Evening: unwinding over (Spanish) TV
In the evening, I make dinner for myself or my kids, depending on who’s around.
After dinner, I like to unwind by watching or listening to something in Spanish. I’m either listening to a podcast or watching a movie or TV show. I recently watched a Spanish TV series called Velvet. The purpose is to become more fluent in Spanish, but I obviously enjoy it too.
When do I go to bed? Oh, I’m a night owl. I tend to go to bed at midnight or later.
Weekends: travel, yoga, tennis, and creative writing
What I do in my free time has changed quite a bit over the years… I mean, in the past, I used to travel a lot on the weekends. I’ve probably visited around 42 or 43 countries – I lost count at some point. But lately, I’ve become more of a creature of habit, like a lot of us did during the pandemic.

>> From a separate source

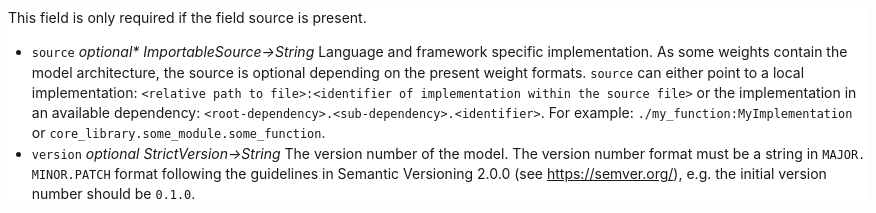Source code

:  This field is only required if the field source is present.
* `source` _optional* ImportableSource→String_ Language and framework specific implementation. As some weights contain the model architecture, the source is optional depending on the present weight formats. `source` can either point to a local implementation: `<relative path to file>:<identifier of implementation within the source file>` or the implementation in an available dependency: `<root-dependency>.<sub-dependency>.<identifier>`.
For example: `./my_function:MyImplementation` or `core_library.some_module.some_function`.
* `version` _optional StrictVersion→String_ The version number of the model. The version number format must be a string in `MAJOR.MINOR.PATCH` format following the guidelines in Semantic Versioning 2.0.0 (see https://semver.org/), e.g. the initial version number should be `0.1.0`.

There’s a few activities that I do regularly, including hiking, yoga, and creative writing. I also love cooking, and I try to make at least one dinner on the weekend, especially when my kids are around. I have a few things I can cook without a recipe, but I always try to find something new. And I actually love getting feedback from my kids.
On Sundays, I do yoga, and recently, I’ve started playing tennis with a group of women who are all at the beginner or intermediate level, like me. And it’s been more about having fun, connecting and socializing than playing competitive tennis.
For the past three years, I’ve also been attending a writing seminar, and I’ve actually recently finished writing a novel. So far, I’ve been pretty nervous about publishing it… but one day I will!